The figure advanced relentlessly. The corridor itself seemed to resist me, unstable panels shifting, the floor vibrating with the residual force of my instinctive strike, the walls twisting in impossible ways. It forced me into unstable terrain, striking in ways that cornered me, compressing space, narrowing the time between reaction and consequence until instinct alone could no longer keep pace. I tried to lift debris, to push panels or throw metal, but nothing responded predictably, the instinctive pull flickering and dying almost as soon as it flared. My body felt heavier, slower, every movement sluggish under the weight of something unseen, the corridor itself a cage.
By the third violent displacement my limbs trembled uncontrollably. I was barely aware of the fragments of debris spinning around me, arcs of force that jerked unpredictably as though guided by instinct alone, uncontrolled, raw, and fleeting. Sweat blurred my vision. The hum inside my skull rose into a deafening pitch, vibrating my bones.
The figure struck me down, pinning me, eyes glowing like cold light, unflinching
"You destabilize systems," it said calmly.
"I don't even know what's happening," I gasped, breath trembling.
"Correction," what happened to you, it replied
"What am I?" I whispered, my voice trembling, barely louder than my heartbeat. The words felt strange in my own mouth, a confession I hadn't realized I needed to speak.
"Unresolved," the figure said, calm, almost indifferent, its glowing eyes fixed on me as if cataloging the results of an experiment.
Its arm lifted for the final strike. I felt it then, not fear, but finality, the crushing certainty that nothing left could resist it. The strike descended and something inside me ruptured, a pressure built from the spike detonating outward, resonating through every fiber of my being. Light tore through the corridor, metal groaning and bending, gravity faltering, systems screaming as circuitry overloaded. The blast hurled the figure backward, a pulse of raw energy surging through the space.

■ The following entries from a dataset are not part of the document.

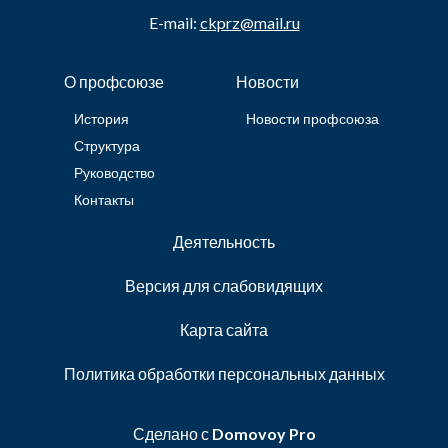
E-mail:
ckprz@mail.ru
О профсоюзе
Новости
История
Новости профсоюза
Структура
Руководство
Контакты
Деятельность
Версия для слабовидящих
Карта сайта
Политика обработки персональных данных
Сделано с
Domovoy Pro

Another pulse followed, stronger, uncontrolled, ripping through the structure like a violent heartbeat. The walls groaned, glass cracked, overhead lights flickered in jagged staccato. Then it stopped. Energy collapsed inward, leaving smoke and flickering emergency lights.
The figure stood at a distance, assessing, calm.

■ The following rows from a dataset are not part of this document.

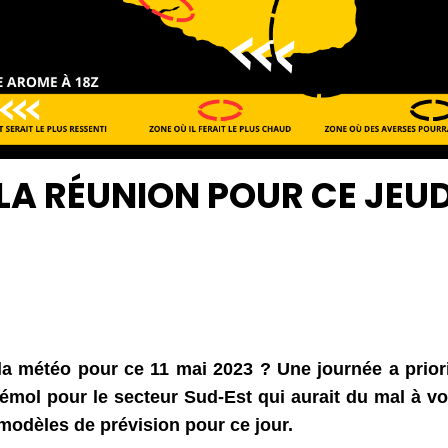
LA RÉUNION POUR CE JEUDI
a météo pour ce 11 mai 2023 ? Une journée a priori 
ol pour le secteur Sud-Est qui aurait du mal à voir 
modèles de prévision pour ce jour.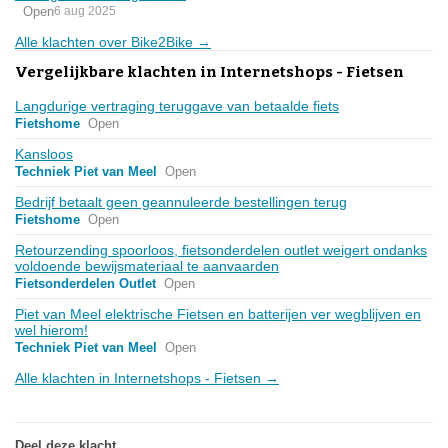
Open
6 aug 2025
Alle klachten over Bike2Bike →
Vergelijkbare klachten in Internetshops - Fietsen
Langdurige vertraging teruggave van betaalde fiets
Fietshome
Open
Kansloos
Techniek Piet van Meel
Open
Bedrijf betaalt geen geannuleerde bestellingen terug
Fietshome
Open
Retourzending spoorloos, fietsonderdelen outlet weigert ondanks
voldoende bewijsmateriaal te aanvaarden
Fietsonderdelen Outlet
Open
Piet van Meel elektrische Fietsen en batterijen ver wegblijven en
wel hierom!
Techniek Piet van Meel
Open
Alle klachten in Internetshops - Fietsen →
Deel deze klacht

"You are unstable," it said.
"You keep saying that, what does that mean?"
"You will learn."
Then it stepped backward into distortion and vanished.
Silence swallowed the corridor.
I collapsed onto my knees, my chest heaving, muscles trembling, hollow and raw from the inside. I didn't understand what had happened, the snapping, the displacement, the violent forces erupting through me. Whatever had just saved me had also nearly torn me apart.
Whatever resonance it was, it had drained me entirely, yet it had given me something I desperately needed, a brief moment to breathe.
I stayed there for several seconds, forcing my breathing to slow while echoes of the fight faded into silence. The realization settled in. What had just happened was not an accident, not a coincidence, it was deliberate, connected to the changes that began the night the crystal entered my life.
If someone out there already knew about it, then the next encounter might not be a test.
It meant something far worse. This wasn't random, I wasn't random, someone had just confirmed that.